**Extracted information:**
[Start of section]
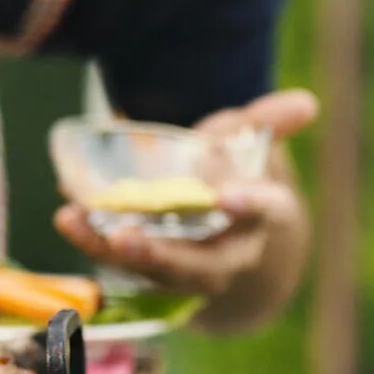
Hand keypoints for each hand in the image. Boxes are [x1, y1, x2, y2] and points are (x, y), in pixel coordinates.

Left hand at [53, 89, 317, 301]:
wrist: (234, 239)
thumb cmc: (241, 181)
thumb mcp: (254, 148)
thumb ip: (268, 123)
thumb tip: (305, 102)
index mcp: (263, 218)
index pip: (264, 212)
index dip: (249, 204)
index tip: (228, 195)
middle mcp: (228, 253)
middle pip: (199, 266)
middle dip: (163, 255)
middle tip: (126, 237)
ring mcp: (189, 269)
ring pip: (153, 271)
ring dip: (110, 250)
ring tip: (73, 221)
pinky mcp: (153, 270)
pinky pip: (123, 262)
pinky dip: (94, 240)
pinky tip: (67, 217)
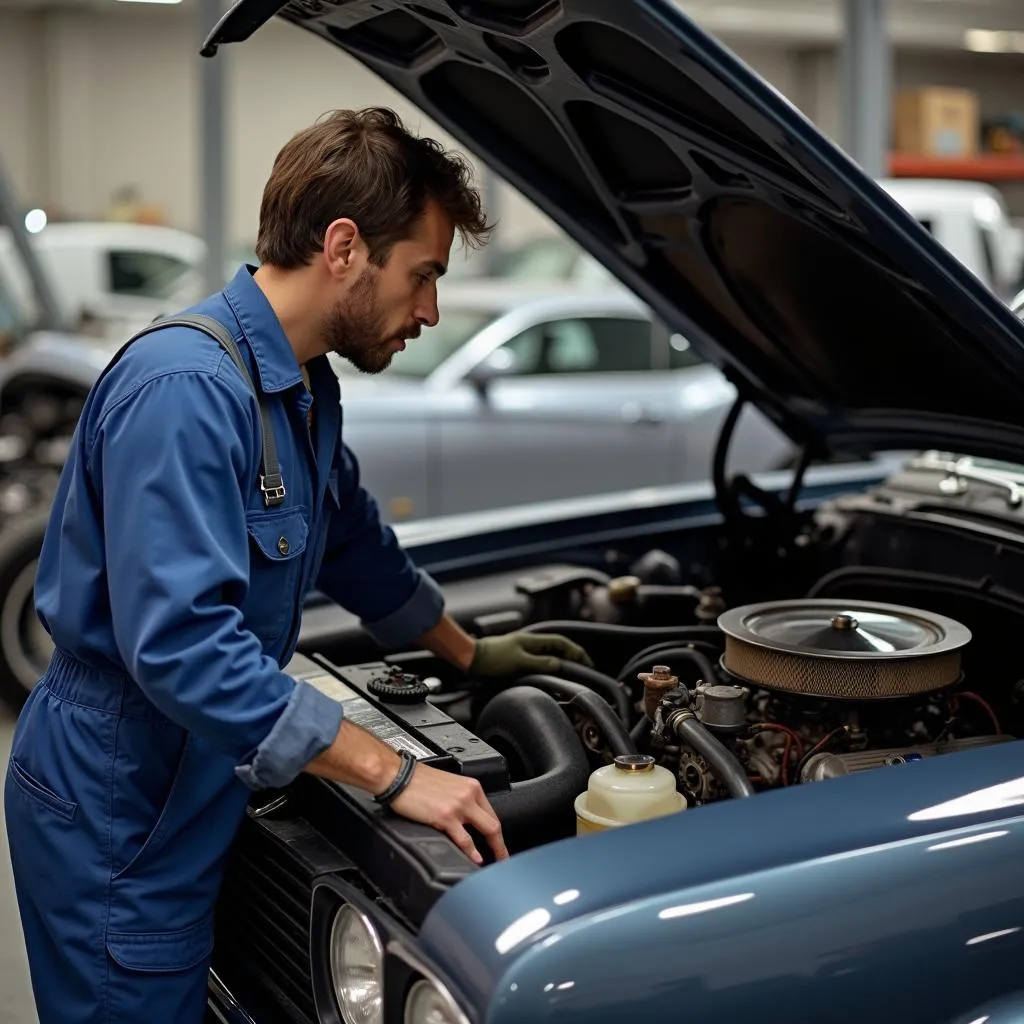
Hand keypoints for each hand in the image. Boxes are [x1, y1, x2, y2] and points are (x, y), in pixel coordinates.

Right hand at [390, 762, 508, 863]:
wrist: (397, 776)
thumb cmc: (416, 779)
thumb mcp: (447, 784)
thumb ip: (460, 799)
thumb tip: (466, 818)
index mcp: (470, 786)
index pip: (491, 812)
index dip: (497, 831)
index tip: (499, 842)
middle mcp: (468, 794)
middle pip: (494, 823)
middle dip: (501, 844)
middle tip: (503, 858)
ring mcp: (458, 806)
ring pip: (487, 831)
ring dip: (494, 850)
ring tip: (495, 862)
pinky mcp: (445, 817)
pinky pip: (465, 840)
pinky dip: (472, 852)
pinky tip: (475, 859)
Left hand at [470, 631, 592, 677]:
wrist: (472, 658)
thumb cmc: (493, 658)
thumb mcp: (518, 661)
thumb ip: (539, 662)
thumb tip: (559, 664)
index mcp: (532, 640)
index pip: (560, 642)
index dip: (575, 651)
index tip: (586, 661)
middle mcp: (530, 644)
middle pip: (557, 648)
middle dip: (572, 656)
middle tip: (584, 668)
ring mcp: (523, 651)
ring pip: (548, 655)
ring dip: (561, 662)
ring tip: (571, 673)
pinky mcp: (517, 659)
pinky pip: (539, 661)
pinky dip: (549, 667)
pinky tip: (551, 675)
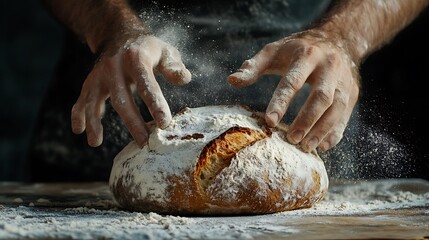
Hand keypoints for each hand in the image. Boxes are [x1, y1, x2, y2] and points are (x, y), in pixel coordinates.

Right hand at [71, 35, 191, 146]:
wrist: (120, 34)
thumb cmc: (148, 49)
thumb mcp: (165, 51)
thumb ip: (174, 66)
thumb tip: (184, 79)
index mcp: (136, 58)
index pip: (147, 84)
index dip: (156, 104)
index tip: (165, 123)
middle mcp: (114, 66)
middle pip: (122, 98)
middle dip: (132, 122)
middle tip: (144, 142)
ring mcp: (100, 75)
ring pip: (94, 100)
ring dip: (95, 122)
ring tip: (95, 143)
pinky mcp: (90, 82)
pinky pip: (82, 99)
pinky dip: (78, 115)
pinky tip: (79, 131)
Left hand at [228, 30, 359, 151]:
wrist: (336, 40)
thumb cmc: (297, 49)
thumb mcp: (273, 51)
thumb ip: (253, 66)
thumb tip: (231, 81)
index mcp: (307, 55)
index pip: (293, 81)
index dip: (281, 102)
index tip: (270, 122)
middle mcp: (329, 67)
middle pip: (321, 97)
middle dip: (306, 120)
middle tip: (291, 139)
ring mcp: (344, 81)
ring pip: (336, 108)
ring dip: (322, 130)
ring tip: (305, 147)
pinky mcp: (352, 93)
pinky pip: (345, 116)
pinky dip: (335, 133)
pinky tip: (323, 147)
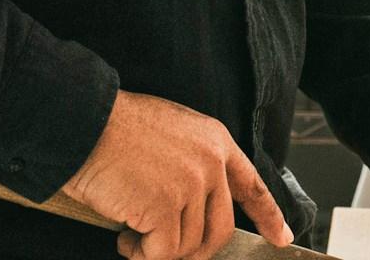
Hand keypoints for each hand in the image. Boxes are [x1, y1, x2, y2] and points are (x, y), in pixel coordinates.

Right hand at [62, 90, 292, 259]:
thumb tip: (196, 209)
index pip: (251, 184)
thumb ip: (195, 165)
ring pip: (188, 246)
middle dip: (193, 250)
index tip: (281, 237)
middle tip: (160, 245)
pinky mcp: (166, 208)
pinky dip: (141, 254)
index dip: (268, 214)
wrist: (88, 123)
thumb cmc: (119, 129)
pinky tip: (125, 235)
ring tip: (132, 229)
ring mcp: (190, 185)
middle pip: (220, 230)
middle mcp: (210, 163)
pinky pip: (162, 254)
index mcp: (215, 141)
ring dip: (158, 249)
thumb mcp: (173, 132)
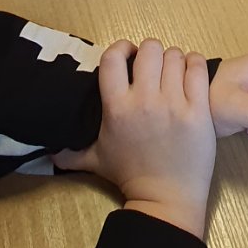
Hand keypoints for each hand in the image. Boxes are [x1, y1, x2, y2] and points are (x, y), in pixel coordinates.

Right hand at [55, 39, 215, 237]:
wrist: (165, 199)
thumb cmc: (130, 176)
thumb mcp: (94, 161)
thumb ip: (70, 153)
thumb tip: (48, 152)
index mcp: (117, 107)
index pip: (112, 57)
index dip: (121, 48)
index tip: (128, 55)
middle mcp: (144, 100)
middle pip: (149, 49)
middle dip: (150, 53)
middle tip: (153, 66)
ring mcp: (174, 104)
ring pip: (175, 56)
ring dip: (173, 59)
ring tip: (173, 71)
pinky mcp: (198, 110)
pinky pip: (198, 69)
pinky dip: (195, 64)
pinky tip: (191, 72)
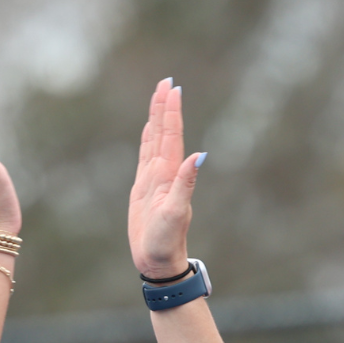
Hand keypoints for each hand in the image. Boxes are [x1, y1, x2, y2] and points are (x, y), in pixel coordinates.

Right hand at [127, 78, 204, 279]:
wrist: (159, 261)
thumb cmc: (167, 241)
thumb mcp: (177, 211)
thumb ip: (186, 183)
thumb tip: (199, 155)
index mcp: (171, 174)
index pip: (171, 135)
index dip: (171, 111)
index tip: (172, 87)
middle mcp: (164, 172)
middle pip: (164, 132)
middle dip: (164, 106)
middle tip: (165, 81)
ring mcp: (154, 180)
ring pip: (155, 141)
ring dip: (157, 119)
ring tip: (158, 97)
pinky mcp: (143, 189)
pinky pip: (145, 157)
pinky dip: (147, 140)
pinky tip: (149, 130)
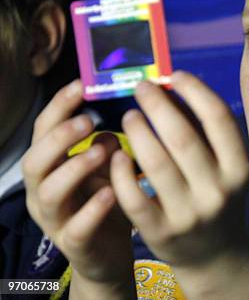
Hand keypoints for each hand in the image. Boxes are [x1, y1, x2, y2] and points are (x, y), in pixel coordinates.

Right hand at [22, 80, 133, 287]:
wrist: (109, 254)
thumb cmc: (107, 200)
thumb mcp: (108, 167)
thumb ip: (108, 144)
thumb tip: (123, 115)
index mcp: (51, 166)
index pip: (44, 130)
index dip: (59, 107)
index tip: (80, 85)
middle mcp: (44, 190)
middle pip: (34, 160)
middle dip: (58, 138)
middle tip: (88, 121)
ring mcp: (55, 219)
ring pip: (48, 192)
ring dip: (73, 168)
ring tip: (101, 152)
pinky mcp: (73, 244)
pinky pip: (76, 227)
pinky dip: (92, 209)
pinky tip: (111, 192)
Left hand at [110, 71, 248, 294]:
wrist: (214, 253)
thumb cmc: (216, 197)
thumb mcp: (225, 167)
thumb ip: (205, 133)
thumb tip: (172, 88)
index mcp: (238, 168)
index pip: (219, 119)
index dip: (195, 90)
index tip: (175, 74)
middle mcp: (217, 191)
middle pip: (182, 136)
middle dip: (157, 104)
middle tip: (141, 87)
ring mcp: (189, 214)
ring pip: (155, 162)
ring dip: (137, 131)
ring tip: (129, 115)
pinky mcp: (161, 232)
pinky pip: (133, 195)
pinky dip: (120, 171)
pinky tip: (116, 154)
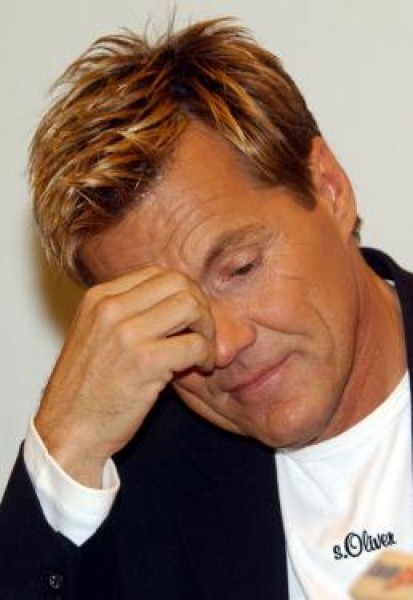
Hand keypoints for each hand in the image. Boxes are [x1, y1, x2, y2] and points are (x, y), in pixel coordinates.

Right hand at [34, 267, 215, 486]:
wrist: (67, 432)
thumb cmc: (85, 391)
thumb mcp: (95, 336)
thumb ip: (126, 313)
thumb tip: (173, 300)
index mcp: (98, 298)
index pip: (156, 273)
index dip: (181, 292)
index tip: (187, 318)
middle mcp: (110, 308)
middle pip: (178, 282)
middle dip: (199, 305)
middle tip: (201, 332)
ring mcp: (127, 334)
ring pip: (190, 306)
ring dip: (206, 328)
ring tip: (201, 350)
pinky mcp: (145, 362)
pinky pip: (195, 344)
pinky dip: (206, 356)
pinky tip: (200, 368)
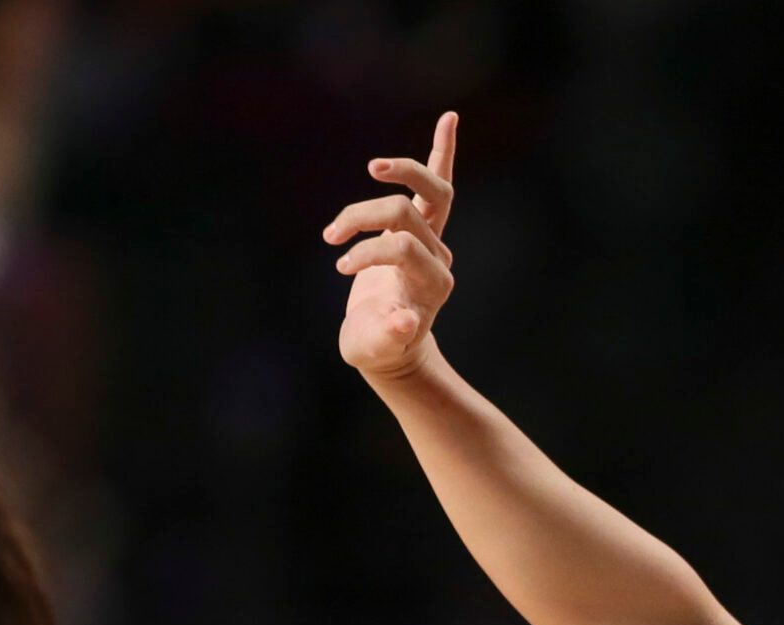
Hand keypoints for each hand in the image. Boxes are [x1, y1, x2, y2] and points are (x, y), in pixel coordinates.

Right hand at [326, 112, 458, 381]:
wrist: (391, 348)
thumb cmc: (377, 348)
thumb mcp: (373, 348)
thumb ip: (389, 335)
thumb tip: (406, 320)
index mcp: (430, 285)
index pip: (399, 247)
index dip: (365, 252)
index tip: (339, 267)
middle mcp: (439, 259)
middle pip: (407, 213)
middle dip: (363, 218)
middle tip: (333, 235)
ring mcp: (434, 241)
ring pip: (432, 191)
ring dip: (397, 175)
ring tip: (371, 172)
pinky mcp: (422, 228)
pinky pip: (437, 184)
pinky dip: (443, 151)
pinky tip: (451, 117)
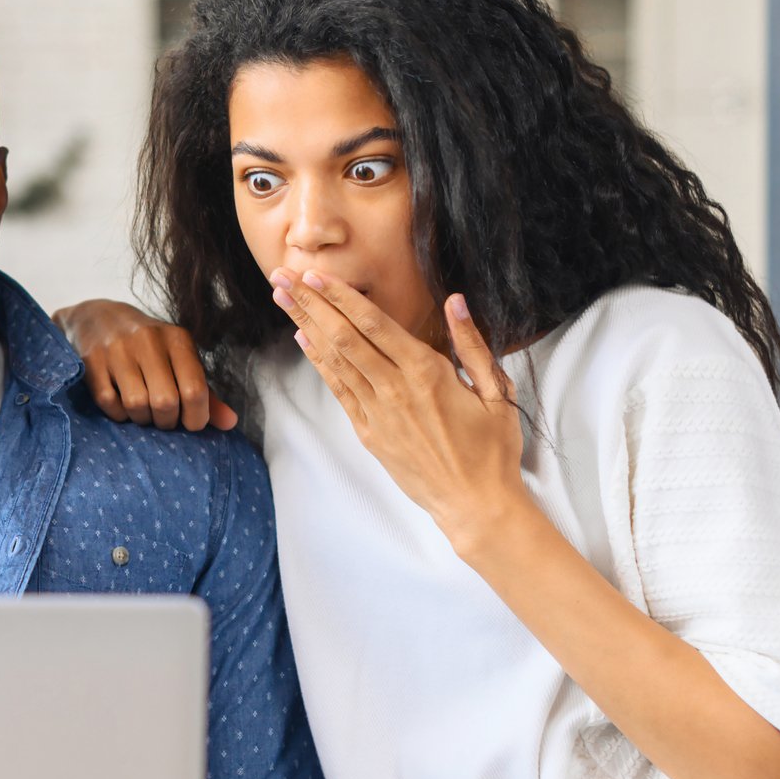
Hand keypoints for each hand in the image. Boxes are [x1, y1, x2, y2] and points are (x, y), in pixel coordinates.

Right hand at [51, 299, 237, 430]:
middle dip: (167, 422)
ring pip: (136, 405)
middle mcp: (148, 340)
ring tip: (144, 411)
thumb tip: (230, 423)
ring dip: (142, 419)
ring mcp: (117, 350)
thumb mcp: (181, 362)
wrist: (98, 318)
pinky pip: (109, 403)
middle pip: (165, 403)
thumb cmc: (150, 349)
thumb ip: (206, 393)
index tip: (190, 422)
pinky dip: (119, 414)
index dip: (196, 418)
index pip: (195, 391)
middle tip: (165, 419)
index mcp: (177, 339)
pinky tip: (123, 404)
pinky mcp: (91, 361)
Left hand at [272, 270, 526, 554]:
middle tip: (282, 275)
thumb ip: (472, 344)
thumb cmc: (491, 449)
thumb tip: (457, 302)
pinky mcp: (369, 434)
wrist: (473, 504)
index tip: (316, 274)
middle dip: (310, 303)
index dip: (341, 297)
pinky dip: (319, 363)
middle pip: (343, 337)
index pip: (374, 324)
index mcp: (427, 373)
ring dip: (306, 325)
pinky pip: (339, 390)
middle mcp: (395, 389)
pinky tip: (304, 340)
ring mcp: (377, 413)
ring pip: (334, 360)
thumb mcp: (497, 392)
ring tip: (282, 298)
[End of section]
**Action item:** Everything from the first line of the entries through the line containing "pinky tip: (551, 675)" is to be transcribed exactly; the pictures are not.

**Answer to this task:**
Hand keypoints for each hand in the image. Boxes are [x1, y1, x2, y2] and points are (x, y), in pixel coordinates.

Left hand at [53, 89, 317, 301]:
wrist: (234, 239)
thumb cmc: (241, 181)
thumb mcp: (254, 148)
thumb ip: (268, 123)
thumb tip: (305, 102)
index mcp: (263, 218)
index pip: (264, 212)
index dip: (249, 204)
index tip: (228, 195)
middle mcp: (228, 253)
middle pip: (199, 266)
middle dip: (163, 255)
middle tip: (126, 237)
ring mcp: (189, 269)
ring pip: (153, 271)
ring dip: (110, 250)
ring tip: (73, 221)
pinky mcp: (153, 270)
pinky pip: (123, 262)
pinky dip: (94, 240)
pinky tip: (67, 217)
Hand keypoints for each hand in the image. Boxes are [x1, y1, x2, y2] and points are (x, y), in pixel coordinates.

Right hand at [390, 762, 508, 863]:
wrist: (397, 776)
thumb cmc: (416, 779)
thumb mcp: (447, 784)
thumb ip: (460, 799)
thumb tip: (466, 818)
index mcp: (470, 786)
index pip: (491, 812)
index dip: (497, 831)
index tip: (499, 842)
middle mcp: (468, 794)
middle pip: (494, 823)
middle dip: (501, 844)
middle tip: (503, 858)
ring mcp: (458, 806)
ring pip: (487, 831)
ring dip: (494, 850)
ring tip: (495, 862)
pinky mcp: (445, 817)
pinky pip: (465, 840)
pinky dip: (472, 852)
pinky tip: (475, 859)
Left hand at [470, 631, 592, 677]:
wrist: (472, 658)
thumb cmc: (493, 658)
thumb mcp: (518, 661)
thumb ip: (539, 662)
thumb tip: (559, 664)
index mcp: (532, 640)
index pip: (560, 642)
index dip: (575, 651)
index tip: (586, 661)
middle mcp: (530, 644)
middle pip: (557, 648)
middle dip: (572, 656)
middle tip: (584, 668)
ring mcp: (523, 651)
ring pip: (548, 655)
ring dip: (561, 662)
ring tip: (571, 673)
pinky mcp: (517, 659)
pinky pip: (539, 661)
pinky dip: (549, 667)
pinky tip: (551, 675)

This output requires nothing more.